**What you have to do**
From the entries below, return only the lines starting at the one that contains "25: (59, 533, 0.82)" and ending at the one that contains "62: (792, 552, 0.95)", exactly as they stand.

**Record excerpts**

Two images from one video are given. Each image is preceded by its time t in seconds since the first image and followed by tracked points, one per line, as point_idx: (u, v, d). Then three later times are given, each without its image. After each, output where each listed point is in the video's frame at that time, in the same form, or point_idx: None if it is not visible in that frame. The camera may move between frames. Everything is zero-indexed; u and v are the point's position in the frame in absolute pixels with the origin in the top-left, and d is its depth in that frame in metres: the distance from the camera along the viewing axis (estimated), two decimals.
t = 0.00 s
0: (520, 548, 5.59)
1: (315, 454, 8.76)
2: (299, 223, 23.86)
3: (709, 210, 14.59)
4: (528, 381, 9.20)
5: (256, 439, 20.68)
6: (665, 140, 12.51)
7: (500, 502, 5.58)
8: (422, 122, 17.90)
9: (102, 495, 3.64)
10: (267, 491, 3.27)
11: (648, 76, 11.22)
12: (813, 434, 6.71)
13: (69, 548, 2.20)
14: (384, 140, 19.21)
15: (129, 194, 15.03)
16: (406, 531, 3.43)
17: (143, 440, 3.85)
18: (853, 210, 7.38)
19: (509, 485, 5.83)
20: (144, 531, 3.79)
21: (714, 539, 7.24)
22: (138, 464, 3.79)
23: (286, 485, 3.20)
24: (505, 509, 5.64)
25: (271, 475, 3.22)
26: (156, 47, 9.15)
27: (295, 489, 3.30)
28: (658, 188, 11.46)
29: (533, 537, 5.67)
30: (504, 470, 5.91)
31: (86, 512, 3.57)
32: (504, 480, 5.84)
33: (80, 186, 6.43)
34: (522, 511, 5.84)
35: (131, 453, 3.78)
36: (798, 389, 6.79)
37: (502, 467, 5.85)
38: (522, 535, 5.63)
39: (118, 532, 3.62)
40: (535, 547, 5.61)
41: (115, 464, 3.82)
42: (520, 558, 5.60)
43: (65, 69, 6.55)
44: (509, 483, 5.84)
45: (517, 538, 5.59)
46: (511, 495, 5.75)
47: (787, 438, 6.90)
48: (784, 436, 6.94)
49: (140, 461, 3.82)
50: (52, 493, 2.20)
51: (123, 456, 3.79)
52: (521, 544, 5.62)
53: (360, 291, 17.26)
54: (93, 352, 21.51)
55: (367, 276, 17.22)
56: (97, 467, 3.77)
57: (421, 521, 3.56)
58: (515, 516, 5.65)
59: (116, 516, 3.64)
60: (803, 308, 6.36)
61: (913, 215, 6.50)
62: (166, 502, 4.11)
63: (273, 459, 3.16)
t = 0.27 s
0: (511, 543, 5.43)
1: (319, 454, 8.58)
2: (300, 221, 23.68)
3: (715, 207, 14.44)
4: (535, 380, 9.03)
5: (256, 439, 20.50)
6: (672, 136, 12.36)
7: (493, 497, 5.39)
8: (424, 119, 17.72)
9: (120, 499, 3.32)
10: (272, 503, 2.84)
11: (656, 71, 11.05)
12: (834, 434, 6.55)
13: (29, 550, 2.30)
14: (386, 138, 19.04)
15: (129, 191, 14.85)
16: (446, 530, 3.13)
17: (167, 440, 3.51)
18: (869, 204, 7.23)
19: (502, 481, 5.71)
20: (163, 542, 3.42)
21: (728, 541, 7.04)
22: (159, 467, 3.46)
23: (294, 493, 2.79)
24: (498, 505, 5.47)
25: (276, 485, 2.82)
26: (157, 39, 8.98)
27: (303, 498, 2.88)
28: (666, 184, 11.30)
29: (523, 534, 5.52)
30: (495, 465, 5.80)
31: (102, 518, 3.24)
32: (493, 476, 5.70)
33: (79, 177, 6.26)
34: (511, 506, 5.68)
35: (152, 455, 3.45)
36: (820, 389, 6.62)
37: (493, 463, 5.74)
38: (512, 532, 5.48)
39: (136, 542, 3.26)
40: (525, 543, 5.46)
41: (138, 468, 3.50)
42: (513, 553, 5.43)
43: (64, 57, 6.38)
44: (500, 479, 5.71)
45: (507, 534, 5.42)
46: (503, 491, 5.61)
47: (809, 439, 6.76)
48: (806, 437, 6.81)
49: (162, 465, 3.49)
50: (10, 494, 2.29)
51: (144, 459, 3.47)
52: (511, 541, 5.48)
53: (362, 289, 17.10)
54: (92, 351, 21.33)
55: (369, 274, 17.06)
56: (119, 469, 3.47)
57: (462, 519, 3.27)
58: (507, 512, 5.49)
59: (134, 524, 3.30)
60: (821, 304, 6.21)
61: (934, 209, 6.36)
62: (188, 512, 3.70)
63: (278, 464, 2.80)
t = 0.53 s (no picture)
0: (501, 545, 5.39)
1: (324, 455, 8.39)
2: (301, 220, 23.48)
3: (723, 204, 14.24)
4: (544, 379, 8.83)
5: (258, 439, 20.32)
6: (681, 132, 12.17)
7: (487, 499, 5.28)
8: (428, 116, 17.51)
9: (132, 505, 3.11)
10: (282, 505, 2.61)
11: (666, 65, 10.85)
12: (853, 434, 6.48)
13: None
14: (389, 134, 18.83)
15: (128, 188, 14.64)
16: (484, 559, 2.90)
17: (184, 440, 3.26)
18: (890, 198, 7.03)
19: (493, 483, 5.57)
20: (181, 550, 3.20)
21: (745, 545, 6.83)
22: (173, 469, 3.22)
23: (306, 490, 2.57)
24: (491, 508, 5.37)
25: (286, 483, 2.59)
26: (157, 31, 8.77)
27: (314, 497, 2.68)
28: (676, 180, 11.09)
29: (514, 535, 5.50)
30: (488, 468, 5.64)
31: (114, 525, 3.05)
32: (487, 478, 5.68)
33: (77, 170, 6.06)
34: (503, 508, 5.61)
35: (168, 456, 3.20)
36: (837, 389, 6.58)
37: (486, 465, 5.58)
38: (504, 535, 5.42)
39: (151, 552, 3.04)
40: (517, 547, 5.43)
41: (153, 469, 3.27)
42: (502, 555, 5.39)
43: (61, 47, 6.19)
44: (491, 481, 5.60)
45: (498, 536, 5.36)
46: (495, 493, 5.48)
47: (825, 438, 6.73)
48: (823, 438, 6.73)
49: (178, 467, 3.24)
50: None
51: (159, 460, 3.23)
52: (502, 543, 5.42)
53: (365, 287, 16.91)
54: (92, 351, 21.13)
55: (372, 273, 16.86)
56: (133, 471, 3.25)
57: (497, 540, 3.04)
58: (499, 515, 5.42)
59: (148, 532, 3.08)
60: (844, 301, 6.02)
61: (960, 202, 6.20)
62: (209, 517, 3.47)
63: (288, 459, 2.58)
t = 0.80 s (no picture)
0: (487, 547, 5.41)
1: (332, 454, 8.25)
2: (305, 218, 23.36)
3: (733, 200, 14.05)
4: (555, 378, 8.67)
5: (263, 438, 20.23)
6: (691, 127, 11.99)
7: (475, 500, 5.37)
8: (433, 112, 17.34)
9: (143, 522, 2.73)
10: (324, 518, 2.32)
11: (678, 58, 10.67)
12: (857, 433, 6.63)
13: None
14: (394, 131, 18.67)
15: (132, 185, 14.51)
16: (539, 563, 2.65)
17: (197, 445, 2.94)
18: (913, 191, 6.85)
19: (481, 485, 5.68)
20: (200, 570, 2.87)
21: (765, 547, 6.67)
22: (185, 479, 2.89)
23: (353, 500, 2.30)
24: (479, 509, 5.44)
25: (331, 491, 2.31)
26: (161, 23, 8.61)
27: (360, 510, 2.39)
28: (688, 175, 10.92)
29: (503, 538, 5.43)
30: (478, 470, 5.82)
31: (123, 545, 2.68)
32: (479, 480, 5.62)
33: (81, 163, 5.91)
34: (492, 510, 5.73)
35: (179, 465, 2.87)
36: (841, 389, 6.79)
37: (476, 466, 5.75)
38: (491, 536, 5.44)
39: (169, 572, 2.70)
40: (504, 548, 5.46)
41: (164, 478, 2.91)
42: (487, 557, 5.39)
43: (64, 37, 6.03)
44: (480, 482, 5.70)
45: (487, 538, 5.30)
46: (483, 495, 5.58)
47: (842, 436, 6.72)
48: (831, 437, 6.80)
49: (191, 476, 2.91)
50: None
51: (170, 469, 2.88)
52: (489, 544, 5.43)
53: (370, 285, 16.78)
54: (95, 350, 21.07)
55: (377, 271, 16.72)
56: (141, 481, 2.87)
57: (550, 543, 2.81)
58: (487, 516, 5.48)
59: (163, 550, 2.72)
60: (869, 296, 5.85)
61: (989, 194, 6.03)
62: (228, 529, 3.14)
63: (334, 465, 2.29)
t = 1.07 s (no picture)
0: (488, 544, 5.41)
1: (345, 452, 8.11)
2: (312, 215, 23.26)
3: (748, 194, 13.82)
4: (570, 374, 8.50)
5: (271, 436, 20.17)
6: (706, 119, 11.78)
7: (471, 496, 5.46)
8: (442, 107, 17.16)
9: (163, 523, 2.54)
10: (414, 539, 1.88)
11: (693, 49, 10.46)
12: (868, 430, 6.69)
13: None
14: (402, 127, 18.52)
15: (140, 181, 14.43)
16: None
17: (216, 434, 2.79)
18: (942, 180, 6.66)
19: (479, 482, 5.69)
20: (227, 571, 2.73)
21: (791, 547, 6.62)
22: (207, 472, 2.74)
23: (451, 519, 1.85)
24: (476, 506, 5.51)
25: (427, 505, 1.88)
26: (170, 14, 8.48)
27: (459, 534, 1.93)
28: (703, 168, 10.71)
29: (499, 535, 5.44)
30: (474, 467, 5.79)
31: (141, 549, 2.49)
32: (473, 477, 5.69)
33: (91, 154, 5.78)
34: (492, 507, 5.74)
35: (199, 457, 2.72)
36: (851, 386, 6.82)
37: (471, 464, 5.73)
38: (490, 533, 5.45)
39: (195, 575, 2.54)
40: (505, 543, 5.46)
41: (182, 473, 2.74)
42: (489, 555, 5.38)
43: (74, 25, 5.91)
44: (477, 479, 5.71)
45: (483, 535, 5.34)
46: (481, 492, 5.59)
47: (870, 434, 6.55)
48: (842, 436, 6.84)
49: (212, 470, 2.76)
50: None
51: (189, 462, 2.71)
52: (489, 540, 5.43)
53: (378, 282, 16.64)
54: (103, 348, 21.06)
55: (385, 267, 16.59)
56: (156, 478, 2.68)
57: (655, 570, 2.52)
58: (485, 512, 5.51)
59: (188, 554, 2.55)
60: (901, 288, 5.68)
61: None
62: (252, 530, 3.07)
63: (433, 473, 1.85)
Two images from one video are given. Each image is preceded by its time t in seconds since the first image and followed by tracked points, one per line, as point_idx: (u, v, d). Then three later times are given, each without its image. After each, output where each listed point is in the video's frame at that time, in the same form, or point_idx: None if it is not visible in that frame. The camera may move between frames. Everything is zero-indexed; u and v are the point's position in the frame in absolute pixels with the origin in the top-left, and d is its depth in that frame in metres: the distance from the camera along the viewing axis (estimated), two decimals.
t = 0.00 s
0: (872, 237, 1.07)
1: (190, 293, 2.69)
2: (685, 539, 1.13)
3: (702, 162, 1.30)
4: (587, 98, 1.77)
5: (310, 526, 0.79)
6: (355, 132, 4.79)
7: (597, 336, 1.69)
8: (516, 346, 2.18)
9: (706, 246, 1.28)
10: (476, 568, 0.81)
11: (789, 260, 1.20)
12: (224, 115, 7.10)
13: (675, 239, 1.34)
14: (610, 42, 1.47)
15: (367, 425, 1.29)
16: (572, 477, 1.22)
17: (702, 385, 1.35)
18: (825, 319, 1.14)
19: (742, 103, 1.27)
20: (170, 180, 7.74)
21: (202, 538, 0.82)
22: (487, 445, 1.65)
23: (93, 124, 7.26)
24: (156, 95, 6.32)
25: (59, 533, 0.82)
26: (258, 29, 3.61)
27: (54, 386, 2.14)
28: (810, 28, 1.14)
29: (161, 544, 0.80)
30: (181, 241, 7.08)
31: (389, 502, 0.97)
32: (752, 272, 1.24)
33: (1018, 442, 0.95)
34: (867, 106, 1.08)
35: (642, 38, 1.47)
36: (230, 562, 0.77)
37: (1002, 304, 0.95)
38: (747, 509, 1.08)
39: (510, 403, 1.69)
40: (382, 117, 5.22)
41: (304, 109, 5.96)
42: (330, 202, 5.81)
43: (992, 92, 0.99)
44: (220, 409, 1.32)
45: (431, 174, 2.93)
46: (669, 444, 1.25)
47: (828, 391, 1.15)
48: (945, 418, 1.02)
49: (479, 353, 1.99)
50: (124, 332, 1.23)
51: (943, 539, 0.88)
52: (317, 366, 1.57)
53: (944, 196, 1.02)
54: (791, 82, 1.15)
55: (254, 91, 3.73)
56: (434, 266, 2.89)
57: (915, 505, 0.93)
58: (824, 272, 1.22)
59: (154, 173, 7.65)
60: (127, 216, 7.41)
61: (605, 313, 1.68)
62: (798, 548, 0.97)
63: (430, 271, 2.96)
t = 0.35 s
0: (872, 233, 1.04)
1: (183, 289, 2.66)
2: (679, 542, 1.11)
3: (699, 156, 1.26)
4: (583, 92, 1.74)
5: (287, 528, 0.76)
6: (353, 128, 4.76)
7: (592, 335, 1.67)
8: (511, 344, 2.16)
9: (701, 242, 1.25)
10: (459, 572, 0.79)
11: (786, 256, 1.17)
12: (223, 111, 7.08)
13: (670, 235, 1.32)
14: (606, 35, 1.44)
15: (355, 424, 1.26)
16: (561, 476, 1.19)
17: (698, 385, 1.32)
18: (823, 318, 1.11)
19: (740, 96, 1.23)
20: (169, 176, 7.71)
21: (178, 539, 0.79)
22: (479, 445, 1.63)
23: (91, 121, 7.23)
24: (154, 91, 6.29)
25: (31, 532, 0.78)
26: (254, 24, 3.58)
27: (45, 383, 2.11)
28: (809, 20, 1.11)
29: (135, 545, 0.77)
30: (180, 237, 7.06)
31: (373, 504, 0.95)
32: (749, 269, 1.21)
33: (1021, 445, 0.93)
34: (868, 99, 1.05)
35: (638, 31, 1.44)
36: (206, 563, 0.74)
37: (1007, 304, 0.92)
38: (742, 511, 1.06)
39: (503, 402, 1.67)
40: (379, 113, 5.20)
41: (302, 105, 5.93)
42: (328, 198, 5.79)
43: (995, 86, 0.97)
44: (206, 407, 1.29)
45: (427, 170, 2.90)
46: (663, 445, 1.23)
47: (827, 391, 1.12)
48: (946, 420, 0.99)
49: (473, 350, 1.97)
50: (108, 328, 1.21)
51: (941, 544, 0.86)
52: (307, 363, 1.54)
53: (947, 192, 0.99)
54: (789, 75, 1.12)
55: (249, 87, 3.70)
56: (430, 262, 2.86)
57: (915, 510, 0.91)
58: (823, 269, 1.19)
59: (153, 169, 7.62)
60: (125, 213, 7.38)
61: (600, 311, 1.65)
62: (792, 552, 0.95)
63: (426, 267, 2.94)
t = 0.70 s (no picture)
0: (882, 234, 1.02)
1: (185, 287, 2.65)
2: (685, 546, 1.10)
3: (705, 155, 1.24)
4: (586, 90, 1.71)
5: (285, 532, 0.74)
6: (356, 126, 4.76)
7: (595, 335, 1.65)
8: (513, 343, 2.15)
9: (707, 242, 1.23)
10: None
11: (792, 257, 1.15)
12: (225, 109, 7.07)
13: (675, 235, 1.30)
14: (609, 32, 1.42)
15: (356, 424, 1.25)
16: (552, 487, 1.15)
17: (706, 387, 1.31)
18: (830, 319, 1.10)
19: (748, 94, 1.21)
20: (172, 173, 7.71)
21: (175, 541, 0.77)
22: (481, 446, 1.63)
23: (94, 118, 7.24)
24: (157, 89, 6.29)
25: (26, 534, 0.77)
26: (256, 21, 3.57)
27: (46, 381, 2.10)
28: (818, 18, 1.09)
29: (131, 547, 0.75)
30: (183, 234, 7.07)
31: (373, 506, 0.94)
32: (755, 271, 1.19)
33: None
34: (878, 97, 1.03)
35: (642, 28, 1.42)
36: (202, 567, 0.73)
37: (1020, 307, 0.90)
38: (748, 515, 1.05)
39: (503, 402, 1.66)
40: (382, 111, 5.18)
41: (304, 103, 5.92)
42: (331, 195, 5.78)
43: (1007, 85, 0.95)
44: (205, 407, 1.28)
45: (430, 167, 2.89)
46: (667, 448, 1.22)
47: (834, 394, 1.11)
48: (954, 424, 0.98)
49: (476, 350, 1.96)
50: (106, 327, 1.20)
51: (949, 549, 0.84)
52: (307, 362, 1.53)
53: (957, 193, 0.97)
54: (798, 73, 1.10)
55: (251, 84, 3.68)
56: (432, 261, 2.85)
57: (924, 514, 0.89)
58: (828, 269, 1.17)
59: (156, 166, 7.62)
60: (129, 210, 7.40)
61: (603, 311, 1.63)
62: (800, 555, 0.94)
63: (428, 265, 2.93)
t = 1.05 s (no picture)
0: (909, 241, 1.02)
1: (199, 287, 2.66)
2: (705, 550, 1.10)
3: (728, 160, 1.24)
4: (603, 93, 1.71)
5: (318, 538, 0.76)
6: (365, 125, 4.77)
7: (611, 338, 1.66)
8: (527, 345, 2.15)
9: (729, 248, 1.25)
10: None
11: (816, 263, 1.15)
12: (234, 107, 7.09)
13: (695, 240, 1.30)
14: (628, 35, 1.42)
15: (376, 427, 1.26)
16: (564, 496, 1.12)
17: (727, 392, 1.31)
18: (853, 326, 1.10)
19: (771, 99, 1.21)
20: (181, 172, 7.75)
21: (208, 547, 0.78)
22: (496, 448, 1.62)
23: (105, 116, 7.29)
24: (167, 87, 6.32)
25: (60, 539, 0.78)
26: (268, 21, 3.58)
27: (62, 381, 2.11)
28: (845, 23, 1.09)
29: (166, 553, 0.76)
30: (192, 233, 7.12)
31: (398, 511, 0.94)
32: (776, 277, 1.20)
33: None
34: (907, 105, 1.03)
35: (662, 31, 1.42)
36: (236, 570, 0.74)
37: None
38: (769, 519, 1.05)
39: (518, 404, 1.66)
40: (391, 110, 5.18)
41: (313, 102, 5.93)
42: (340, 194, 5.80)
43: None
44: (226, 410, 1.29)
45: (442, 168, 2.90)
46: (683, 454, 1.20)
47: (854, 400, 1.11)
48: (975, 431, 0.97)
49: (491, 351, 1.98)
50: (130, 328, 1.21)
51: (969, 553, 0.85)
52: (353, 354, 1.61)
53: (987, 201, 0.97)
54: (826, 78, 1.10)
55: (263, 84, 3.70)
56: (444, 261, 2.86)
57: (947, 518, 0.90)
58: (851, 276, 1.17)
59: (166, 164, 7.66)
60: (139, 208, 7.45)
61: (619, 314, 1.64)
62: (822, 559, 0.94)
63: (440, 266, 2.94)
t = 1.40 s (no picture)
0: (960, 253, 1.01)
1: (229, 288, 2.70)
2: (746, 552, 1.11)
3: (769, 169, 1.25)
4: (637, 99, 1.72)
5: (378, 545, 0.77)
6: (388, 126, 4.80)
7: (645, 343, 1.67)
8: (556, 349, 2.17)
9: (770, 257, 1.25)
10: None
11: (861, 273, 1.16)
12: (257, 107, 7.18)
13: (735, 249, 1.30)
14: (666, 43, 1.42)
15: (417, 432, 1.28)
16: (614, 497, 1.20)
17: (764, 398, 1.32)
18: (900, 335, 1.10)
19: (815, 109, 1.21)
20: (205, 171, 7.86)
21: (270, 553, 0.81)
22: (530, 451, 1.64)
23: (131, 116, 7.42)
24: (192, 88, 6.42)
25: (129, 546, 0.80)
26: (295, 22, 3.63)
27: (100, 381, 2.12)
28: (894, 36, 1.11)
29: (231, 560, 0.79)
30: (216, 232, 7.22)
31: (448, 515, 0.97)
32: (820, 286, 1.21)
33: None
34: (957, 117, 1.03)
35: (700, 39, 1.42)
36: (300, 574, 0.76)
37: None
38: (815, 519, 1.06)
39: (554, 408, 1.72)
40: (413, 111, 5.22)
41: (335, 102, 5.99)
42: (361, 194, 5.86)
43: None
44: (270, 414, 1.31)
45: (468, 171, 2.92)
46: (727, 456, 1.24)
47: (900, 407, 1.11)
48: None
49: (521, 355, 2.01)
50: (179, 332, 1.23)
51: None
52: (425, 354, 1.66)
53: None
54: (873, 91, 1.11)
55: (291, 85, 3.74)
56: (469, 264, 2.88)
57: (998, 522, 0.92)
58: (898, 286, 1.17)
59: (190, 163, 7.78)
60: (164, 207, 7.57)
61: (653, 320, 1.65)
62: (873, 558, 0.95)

**Response to this exercise**
25: (59, 533, 0.82)
26: (258, 29, 3.61)
27: (54, 386, 2.14)
28: (810, 28, 1.14)
29: (161, 544, 0.80)
30: (181, 241, 7.08)
31: (389, 502, 0.97)
32: (752, 272, 1.24)
33: (1018, 442, 0.95)
34: (867, 106, 1.08)
35: (642, 38, 1.47)
36: (230, 562, 0.77)
37: (1002, 304, 0.95)
38: (747, 509, 1.08)
39: (510, 403, 1.69)
40: (382, 117, 5.22)
41: (304, 109, 5.96)
42: (330, 202, 5.81)
43: (992, 92, 0.99)
44: (220, 409, 1.32)
45: (431, 174, 2.93)
46: (669, 444, 1.25)
47: (828, 391, 1.15)
48: (945, 418, 1.02)
49: (479, 353, 1.99)
50: (124, 332, 1.23)
51: (943, 539, 0.88)
52: (317, 366, 1.57)
53: (944, 196, 1.02)
54: (791, 82, 1.15)
55: (254, 91, 3.73)
56: (434, 266, 2.89)
57: (915, 505, 0.93)
58: (824, 272, 1.22)
59: (154, 173, 7.65)
60: (127, 216, 7.41)
61: (605, 313, 1.68)
62: (798, 548, 0.97)
63: (430, 271, 2.96)
t = 0.35 s
0: (872, 233, 1.04)
1: (183, 289, 2.66)
2: (679, 542, 1.11)
3: (699, 156, 1.26)
4: (583, 92, 1.74)
5: (287, 528, 0.76)
6: (353, 128, 4.76)
7: (592, 335, 1.67)
8: (511, 344, 2.16)
9: (701, 242, 1.25)
10: (459, 572, 0.79)
11: (786, 256, 1.17)
12: (223, 111, 7.08)
13: (670, 235, 1.32)
14: (606, 35, 1.44)
15: (355, 424, 1.26)
16: (561, 476, 1.19)
17: (698, 385, 1.32)
18: (823, 318, 1.11)
19: (740, 96, 1.23)
20: (169, 176, 7.71)
21: (178, 539, 0.79)
22: (479, 445, 1.63)
23: (91, 121, 7.23)
24: (154, 91, 6.29)
25: (31, 532, 0.78)
26: (254, 24, 3.58)
27: (45, 383, 2.11)
28: (809, 20, 1.11)
29: (135, 545, 0.77)
30: (180, 237, 7.06)
31: (373, 504, 0.95)
32: (749, 269, 1.21)
33: (1021, 445, 0.93)
34: (868, 99, 1.05)
35: (638, 31, 1.44)
36: (206, 563, 0.74)
37: (1007, 304, 0.92)
38: (742, 511, 1.06)
39: (503, 402, 1.67)
40: (379, 113, 5.20)
41: (302, 105, 5.93)
42: (328, 198, 5.79)
43: (995, 86, 0.97)
44: (206, 407, 1.29)
45: (427, 170, 2.90)
46: (663, 445, 1.23)
47: (827, 391, 1.12)
48: (946, 420, 0.99)
49: (473, 350, 1.97)
50: (108, 328, 1.21)
51: (941, 544, 0.86)
52: (307, 363, 1.54)
53: (947, 192, 0.99)
54: (789, 75, 1.12)
55: (249, 87, 3.70)
56: (430, 262, 2.86)
57: (915, 510, 0.91)
58: (823, 269, 1.19)
59: (153, 169, 7.62)
60: (125, 213, 7.38)
61: (600, 311, 1.65)
62: (792, 552, 0.95)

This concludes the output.